Tuesday, March 17, 2015

The Business of Improv

David Evans is a former Improv Conspiracy student and performer who moved to Sydney last year. Rather than come back and play with us, he wrote a fantastic article for our blog. We'll take it!

No one teaches you how to manage people. It’s not a skillset likely taught alongside your first job possibly folding jeans at the GAP, lifeguarding at the local pool or if like me, spending your summers scooping ice cream for hungry tourists. The skills that teach us how to inspire, instruct, trust, and motivate others is a talent that somehow gets lost in our current education system and absent from the majority of our professional development training. If you’re lucky, you work a job for a number of years, follow the rules set up by some senior team and wait for your time to crawl up the ladder. In the meantime you pick up the habits of your previous managers whether good or bad and typically adapt their methods on how to communicate information, lead others to success and how to support people through uncertainty during stressful times. It’s a continuous cycle and normally a broken one where the blind are left leading the blind.   

I’ve spent 12 years working in professional environments and found myself either at the mercy of really bad management or in the glow and awe of some brilliant ones. When I recently began to lead my own teams again I found myself unconsciously drawing upon my improv experiences and the lessons learned from performing Harolds again and again to help influence and strengthen my own people management skills. For anyone who’s taken improv classes or a weekend workshop you quite often hear about how the skills highlighted in those courses are applicable not only for the students who dream of one day being on SNL, but also for those who dream of being CEO. It soon became clear to me after aligning my personal management style with the principles of Improv, I became a much better manager. Within days there was a noticeable difference in the daily interactions of my team as people engaged with each other instead of hiding behind email. The overall mood in the studio seem to lighten as people slowed down and listened to each other. Productivity increased as individuals worked together to accomplish tasks instead of working independently. The changes were profound. 

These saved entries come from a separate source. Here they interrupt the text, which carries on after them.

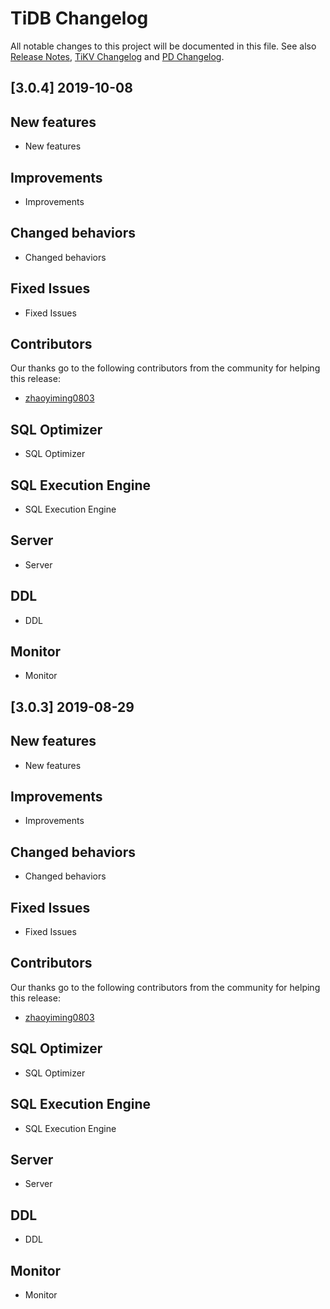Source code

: # TiDB Changelog
All notable changes to this project will be documented in this file. See also [Release Notes](https://github.com/pingcap/docs/blob/master/releases/release-notes.md), [TiKV Changelog](https://github.com/tikv/tikv/blob/master/CHANGELOG.md) and [PD Changelog](https://github.com/tikv/pd/blob/master/CHANGELOG.md).

## [3.0.4] 2019-10-08
## New features
* New features

## Improvements
* Improvements

## Changed behaviors
*  Changed behaviors

## Fixed Issues
* Fixed Issues

## Contributors
Our thanks go to the following contributors from the community for helping this release:
* [zhaoyiming0803](https://github.com/zhaoyiming0803)

## SQL Optimizer
* SQL Optimizer

## SQL Execution Engine
* SQL Execution Engine

## Server
* Server

## DDL
* DDL

## Monitor 
* Monitor

## [3.0.3] 2019-08-29
## New features
* New features

## Improvements
* Improvements

## Changed behaviors
*  Changed behaviors

## Fixed Issues
* Fixed Issues

## Contributors
Our thanks go to the following contributors from the community for helping this release:
* [zhaoyiming0803](https://github.com/zhaoyiming0803)

## SQL Optimizer
* SQL Optimizer

## SQL Execution Engine
* SQL Execution Engine

## Server
* Server

## DDL
* DDL

## Monitor 
* Monitor
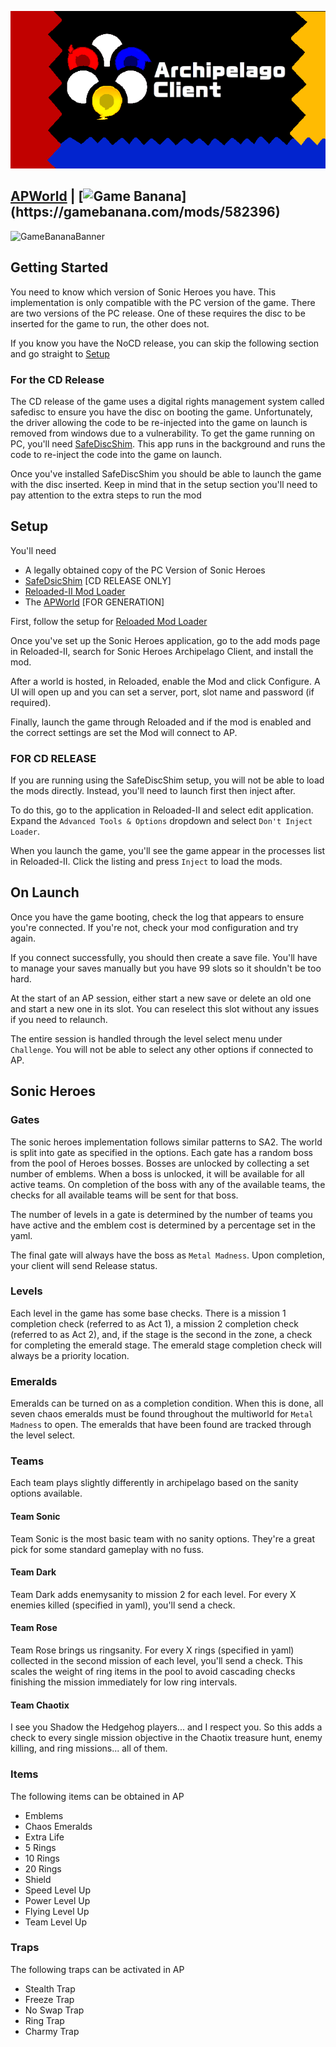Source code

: ![AP Banner.png](AP%20Banner.png)

## [APWorld](https://github.com/Ethicallogic-Archipelago/SonicHeroesArchipelago) | [![Game Banana]("https://gamebanana.com/mods/embeddables/582396?type=large")](https://gamebanana.com/mods/582396)

![GameBananaBanner](https://gamebanana.com/mods/embeddables/582396?type=large)

## Getting Started

You need to know which version of Sonic Heroes you have.
This implementation is only compatible with the PC version of the game.
There are two versions of the PC release. One of these requires the disc to be inserted for the game to run, the other does not.

If you know you have the NoCD release, you can skip the following section and go straight to [Setup](#setup)

### For the CD Release

The CD release of the game uses a digital rights management system called safedisc to ensure you have the disc on booting the game.
Unfortunately, the driver allowing the code to be re-injected into the game on launch is removed from windows due to a vulnerability.
To get the game running on PC, you'll need [SafeDiscShim](https://github.com/RibShark/SafeDiscShim/releases). This app runs in the background and runs the code to re-inject the code into the game on launch.

Once you've installed SafeDiscShim you should be able to launch the game with the disc inserted. Keep in mind that in the setup section you'll need to pay attention to the extra steps to run the mod

## Setup

You'll need

* A legally obtained copy of the PC Version of Sonic Heroes
* [SafeDsicShim](https://github.com/RibShark/SafeDiscShim/releases) \[CD RELEASE ONLY\]
* [Reloaded-II Mod Loader](https://github.com/Reloaded-Project/Reloaded-II)
* The [APWorld](https://github.com/Ethicallogic-Archipelago/SonicHeroesArchipelago) \[FOR GENERATION\] 

First, follow the setup for [Reloaded Mod Loader](https://github.com/Reloaded-Project/Reloaded-II)

Once you've set up the Sonic Heroes application, go to the add mods page in Reloaded-II, search for Sonic Heroes Archipelago Client, and install the mod.

After a world is hosted, in Reloaded, enable the Mod and click Configure. A UI will open up and you can set a server, port, slot name and password (if required).

Finally, launch the game through Reloaded and if the mod is enabled and the correct settings are set the Mod will connect to AP.

### FOR CD RELEASE

If you are running using the SafeDiscShim setup, you will not be able to load the mods directly. Instead, you'll need to launch first then inject after.

To do this, go to the application in Reloaded-II and select edit application. Expand the `Advanced Tools & Options` dropdown and select `Don't Inject Loader`.

When you launch the game, you'll see the game appear in the processes list in Reloaded-II. Click the listing and press `Inject` to load the mods.

## On Launch

Once you have the game booting, check the log that appears to ensure you're connected. If you're not, check your mod configuration and try again.

If you connect successfully, you should then create a save file. You'll have to manage your saves manually but you have 99 slots so it shouldn't be too hard.

At the start of an AP session, either start a new save or delete an old one and start a new one in its slot. You can reselect this slot without any issues if you need to relaunch.

The entire session is handled through the level select menu under `Challenge`. You will not be able to select any other options if connected to AP.

## Sonic Heroes

### Gates 

The sonic heroes implementation follows similar patterns to SA2. The world is split into gate as specified in the options.
Each gate has a random boss from the pool of Heroes bosses. Bosses are unlocked by collecting a set number of emblems.
When a boss is unlocked, it will be available for all active teams. On completion of the boss with any of the available teams, the checks for all available teams will be sent for that boss.

The number of levels in a gate is determined by the number of teams you have active and the emblem cost is determined by a percentage set in the yaml.

The final gate will always have the boss as `Metal Madness`. Upon completion, your client will send Release status.

### Levels

Each level in the game has some base checks. 
There is a mission 1 completion check (referred to as Act 1), 
a mission 2 completion check (referred to as Act 2), 
and, if the stage is the second in the zone, a check for completing the emerald stage.
The emerald stage completion check will always be a priority location.

### Emeralds

Emeralds can be turned on as a completion condition. When this is done, all seven chaos emeralds must be found throughout the multiworld for `Metal Madness` to open.
The emeralds that have been found are tracked through the level select.

### Teams

Each team plays slightly differently in archipelago based on the sanity options available.

#### Team Sonic

Team Sonic is the most basic team with no sanity options. They're a great pick for some standard gameplay with no fuss.

#### Team Dark

Team Dark adds enemysanity to mission 2 for each level. For every X enemies killed (specified in yaml), you'll send a check.

#### Team Rose

Team Rose brings us ringsanity. For every X rings (specified in yaml) collected in the second mission of each level, you'll send a check.
This scales the weight of ring items in the pool to avoid cascading checks finishing the mission immediately for low ring intervals.

#### Team Chaotix

I see you Shadow the Hedgehog players... and I respect you.
So this adds a check to every single mission objective in the Chaotix treasure hunt, enemy killing, and ring missions... all of them.

### Items

The following items can be obtained in AP
- Emblems
- Chaos Emeralds
- Extra Life
- 5 Rings
- 10 Rings
- 20 Rings
- Shield
- Speed Level Up
- Power Level Up
- Flying Level Up
- Team Level Up

### Traps

The following traps can be activated in AP
- Stealth Trap
- Freeze Trap
- No Swap Trap
- Ring Trap
- Charmy Trap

There are so many reasons I’m personally thankful I found The Improv Conspiracy and art of improvisation, even if a bit late in my life vs. many others. The community that Artistic Director Adam Kangas envisioned years ago and has worked so hard to create has proudly come to life. My best friends and the people I respect the most for their creative talents all come from The Improv Conspiracy and the improv community at large. The friendships, the respect and huge amounts of laughs we shared are some of the best memories made in recent years. However the real gifts that come from improv can be less tangible. It’s those breakthrough moments whether discovered in class or at practice or on even while on stage when the scene is bombing that stick with you the most. That moment when you find your true voice and lose the fear of speaking up for good. Or the realisation you’ve actually never really listened to anyone else in your entire life but finally understand what it means to actively hear someone because they depend on you too. Or how to really collaborate in a group where everyone is building upon each other’s ideas instead of tearing them down in order to keep their own agenda and control. 

Being part of an ensemble and performing each week with my old team Foggy Windows taught me how to be vulnerable, how to let go and understand that my team always has my back. It taught me how to trust my own thoughts, actions and ideas before editing myself out.  The ability to fail in improv is an important aspect for growth, confidence and learning the craft. It too is an important factor for any profession or job. The difference is that within the world of improv, you’re able to do it in a safe and supportive environment where most professional settings fail short of that promise. When people don’t have the room to experiment, innovate, fail, reinvest, retry, restart and give it another go, they feel suffocated, anxious, and uninspired. 

I teach improv almost every day now just in an office instead of a classroom. The simple practice of “Yes, And” can take many forms as well as allowing divergent thinking move organically to convergent thinking when in group brainstorming. I urge anyone who aspires to be an effective leader and manager to enroll in some form of improv class to better yourself and your team. Improv will always be a part of my life. I will also be a student of improv who’s anxious to grow and stretch my skills as it’s embedded in me now thanks to The Improv Conspiracy. My goal now is to give back and take everything I have learned this far to help spread the gospel for others. Specifically I want to focus in that gap between the art and commerce worlds using improvisation as the bridge to make better creative leaders and managers. MBAs don’t make good leaders but improv does.